Segment Open

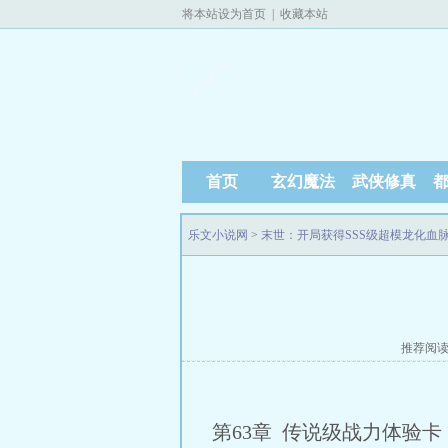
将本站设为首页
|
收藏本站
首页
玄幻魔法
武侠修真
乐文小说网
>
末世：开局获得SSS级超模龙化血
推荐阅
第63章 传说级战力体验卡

Segment Closed
Segment Open

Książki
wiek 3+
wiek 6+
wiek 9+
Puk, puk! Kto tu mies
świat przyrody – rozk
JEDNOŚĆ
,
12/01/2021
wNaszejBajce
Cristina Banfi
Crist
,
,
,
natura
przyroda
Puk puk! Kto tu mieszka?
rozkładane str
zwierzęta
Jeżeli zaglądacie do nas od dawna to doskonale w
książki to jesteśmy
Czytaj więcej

Segment Closed

What you should do — Please copy the lines in the records above between the one holding "rozkładane str" and the one holding "Czytaj więcej", inclusive, exactly and with no other line.

Expected answer —
rozkładane str
zwierzęta
Jeżeli zaglądacie do nas od dawna to doskonale w
książki to jesteśmy
Czytaj więcej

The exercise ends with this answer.